County lines gang ‘recruited teen in 80 minutes via Snapchat’

Posted: 16th April 2021

A teenager has told how he was groomed by criminals to sell heroin and crack cocaine after being recruited through a post on Snapchat.

Two years ago, aged 14 and wanting to run away from home, he responded to a message offering cash-in-hand work and accommodation, on the social media app.

Within 80 minutes, a gang collected him and drove him elsewhere to sell drugs.

Kent Police said they were cracking down on gangs but added parents also had an important role to play.

The teenager, who said he spotted the post on another person’s Snapchat story, said: “It was from a simple text to be honest with you… Within an hour and 20 minutes of me texting them, they was [sic] already here.”

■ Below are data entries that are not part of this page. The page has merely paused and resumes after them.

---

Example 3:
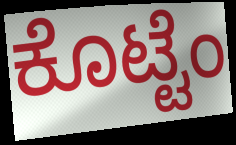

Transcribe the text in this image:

ಕೊಟ್ಟೆಂ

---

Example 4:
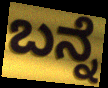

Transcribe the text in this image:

ಬನ್ನೆ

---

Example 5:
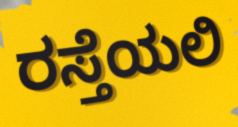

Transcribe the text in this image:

ರಸ್ತೆಯಲಿ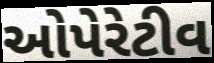
ઓપેરેટીવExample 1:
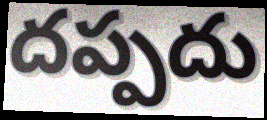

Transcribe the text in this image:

దప్పదు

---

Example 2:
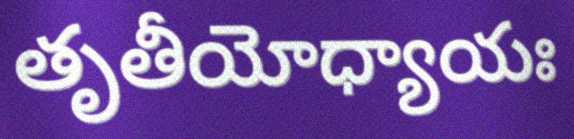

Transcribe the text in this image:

తృతీయోధ్యాయః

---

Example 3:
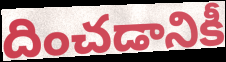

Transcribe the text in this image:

దించడానికీ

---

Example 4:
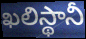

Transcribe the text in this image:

ఖలిస్థానీ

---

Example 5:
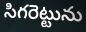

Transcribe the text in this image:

సిగరెట్టును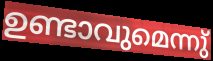
ഉണ്ടാവുമെന്നു്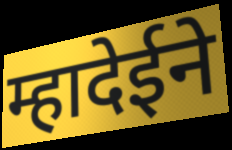
म्हादेईनेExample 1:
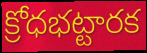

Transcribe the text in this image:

క్రోధభట్టారక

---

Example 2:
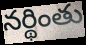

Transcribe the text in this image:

నర్థింతు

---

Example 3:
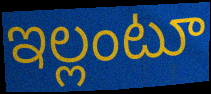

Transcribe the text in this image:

ఇల్లంటూ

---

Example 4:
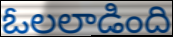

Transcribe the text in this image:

ఓలలాడింది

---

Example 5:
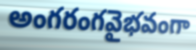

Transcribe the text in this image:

అంగరంగవైభవంగా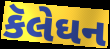
કૅલેઘન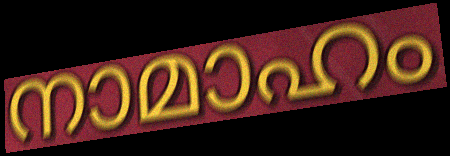
നാമാഹംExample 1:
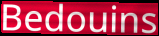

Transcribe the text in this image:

Bedouins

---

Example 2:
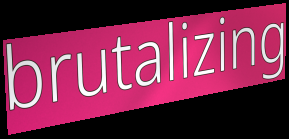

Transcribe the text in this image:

brutalizing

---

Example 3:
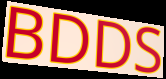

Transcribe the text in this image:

BDDS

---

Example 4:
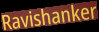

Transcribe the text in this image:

Ravishanker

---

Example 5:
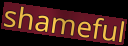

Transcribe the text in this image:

shameful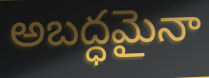
అబద్ధమైనా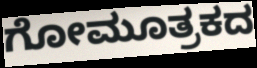
ಗೋಮೂತ್ರಕದ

The boy, who has asked to remain anonymous, said he was made to hide drugs inside his body.

“Basically if you get pulled over by the police, cos [sic] they can’t strip-search me or anything, obviously where I’m underage, obviously that’s why they got me to hide it.”

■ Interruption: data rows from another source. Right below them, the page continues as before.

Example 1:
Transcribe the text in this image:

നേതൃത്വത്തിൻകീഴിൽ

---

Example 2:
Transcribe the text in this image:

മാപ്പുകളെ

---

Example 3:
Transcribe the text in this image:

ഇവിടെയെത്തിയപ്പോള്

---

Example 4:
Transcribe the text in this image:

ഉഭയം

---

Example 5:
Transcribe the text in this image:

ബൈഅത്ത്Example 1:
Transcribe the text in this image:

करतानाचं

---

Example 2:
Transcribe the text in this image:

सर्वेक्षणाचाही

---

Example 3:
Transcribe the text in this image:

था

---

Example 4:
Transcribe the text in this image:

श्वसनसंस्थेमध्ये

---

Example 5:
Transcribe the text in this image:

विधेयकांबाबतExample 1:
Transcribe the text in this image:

He said he sold consignments of drugs to addicts, each batch worth £480, and dealt with five consignments a day.

After a week, his mother found him and rescued him with help from gang intervention charity Refocus.

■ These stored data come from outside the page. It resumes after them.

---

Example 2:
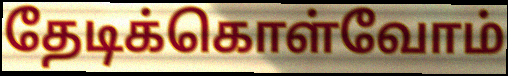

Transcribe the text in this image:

தேடிக்கொள்வோம்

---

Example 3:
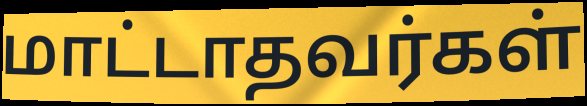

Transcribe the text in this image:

மாட்டாதவர்கள்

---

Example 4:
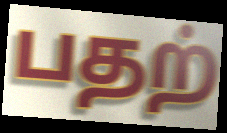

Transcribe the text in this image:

பதற்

“When I knew what he was doing, I thought I’m going to get that call that he’s dead, because the amount of nights I searched the streets looking for him, and couldn’t find him,” she said.

Lennox Rodgers, from Refocus and also a former gang member, said he knew what to say and what to do and “was able to show them how to get out”.

County lines gangs use dedicated phone lines to send mass texts to customers and organise networks of couriers, often children and vulnerable adults, to move drugs from cities to smaller towns.

‘Out of control’

Phone lines are branded with a gang’s name, allowing customers to place orders. Dealers remain anonymous to avoid getting caught.

The boy’s mother said: “We still live the trauma, all of us as a family. I’ve had extra locks put on the doors. You’re living a nightmare, even now.

“Even though my son’s safe, I still worry if he goes out….These people are getting away with so much. It’s out of control.”

Snapchat’s guidelines state the app must not be used for illegal activities, and inappropriate content can easily be flagged.

Developers said they continually sought guidance from experts, while providing in-app support for users.

Det Supt Shaun White, from Kent Police, said the force took a zero-tolerance approach to county lines and drug dealing, working in partnership with the Metropolitan Police and British Transport Police.

He said in the past year, the force had arrested over 300 people, leading to more than 350 charges, and had conducted 176 search warrants, resulting in seizures of drugs, cash and weapons.

“We know that county lines teams use social media to groom young people, but as a response to that we work with our safeguarding teams and our partners in our local authority,” he said.

“What I would say to parents is – look at your children’s phones, look who they’re mixing with. When they go to school, who are their new friends they’re interacting with?

“Children have more than one social media account and parents have to get back to old-fashioned parenting and actually challenging their children on where they’re going, who they’re mixing with, and actually asking children for their passwords.”